Drilling contractor Transocean will today ask a Scottish court to slap Greenpeace with heavy fines and send one of its bosses to prison over a high-profile protest last year.
Greenpeace activists climbed aboard a Transocean rig in June and delayed its voyage to the Vorlich field in the North Sea field, where it was booked to drill wells for BP.
The demonstration continued despite Transocean obtaining a court order designed to prevent protest action.
If found to be in contempt of court, Greenpeace’s UK executive director, John Sauven, faces up to two years in prison, while the green group could be hit with unlimited fines.

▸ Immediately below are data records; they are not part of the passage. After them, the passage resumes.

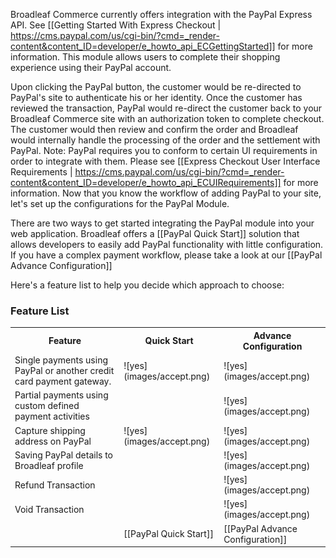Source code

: Broadleaf Commerce currently offers integration with the PayPal Express API. See [[Getting Started With Express Checkout | https://cms.paypal.com/us/cgi-bin/?cmd=_render-content&content_ID=developer/e_howto_api_ECGettingStarted]] for more information. This module allows users to complete their shopping experience using their PayPal account.

Upon clicking the PayPal button, the customer would be re-directed to PayPal's site to authenticate his or her identity. 
Once the customer has reviewed the transaction, PayPal would re-direct the customer back to your Broadleaf Commerce site with an authorization token to complete checkout. 
The customer would then review and confirm the order and Broadleaf would internally handle the processing of the order and the settlement with PayPal. Note: PayPal requires you to conform to certain UI requirements in order to integrate with them. Please see [[Express Checkout User Interface Requirements | https://cms.paypal.com/us/cgi-bin/?cmd=_render-content&content_ID=developer/e_howto_api_ECUIRequirements]] for more information.
Now that you know the workflow of adding PayPal to your site, let's set up the configurations for the PayPal Module.

There are two ways to get started integrating the PayPal module into your web application. 
Broadleaf offers a [[PayPal Quick Start]] solution that allows developers to easily add PayPal functionality with little configuration.
If you have a complex payment workflow, please take a look at our [[PayPal Advance Configuration]]

Here's a feature list to help you decide which approach to choose:

### Feature List
<table>
  <tr>
    <th>Feature</th>
    <th>Quick Start</th>
    <th>Advance Configuration</th>
  </tr>
  <tr>
    <td>Single payments using PayPal or another credit card payment gateway. </td>
    <td>![yes](images/accept.png)</td>
    <td>![yes](images/accept.png)</td>
  </tr>
  <tr>
    <td>Partial payments using custom defined payment activities </td>
    <td></td>
    <td>![yes](images/accept.png)</td>
  </tr>
  <tr>
    <td>Capture shipping address on PayPal </td>
    <td>![yes](images/accept.png)</td>
    <td>![yes](images/accept.png)</td>
  </tr>
  <tr>
    <td>Saving PayPal details to Broadleaf profile </td>
    <td></td>
    <td>![yes](images/accept.png)</td>
  </tr>
  <tr>
    <td>Refund Transaction</td>
    <td></td>
    <td>![yes](images/accept.png)</td>
  </tr>
  <tr>
    <td>Void Transaction</td>
    <td></td>
    <td>![yes](images/accept.png)</td>
  </tr>
    <td></td>
    <td>[[PayPal Quick Start]]</td>
    <td>[[PayPal Advance Configuration]]</td>
  </tr>  
</table>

Mr Sauven said: “Six months after our rig action ended, and after getting a permanent interdict against Greenpeace, … Transocean is desperately doing everything it can to scare us off.
“But we will not be silenced. We will stand up proudly in court to defend our peaceful protest.”
A spokeswoman for Transocean said previously: “While we support the right to peacefully and safely protest, Greenpeace protestors placed both people and property unnecessarily at risk when they illegally boarded and subsequently interfered with the safe passage of one of our rigs this summer.
“We requested and received a court interdict to prevent any further activity that would place people or property at risk.
“Greenpeace breached the court interdict by encouraging interference with the safe passage of our rig – again placing people and property at risk.”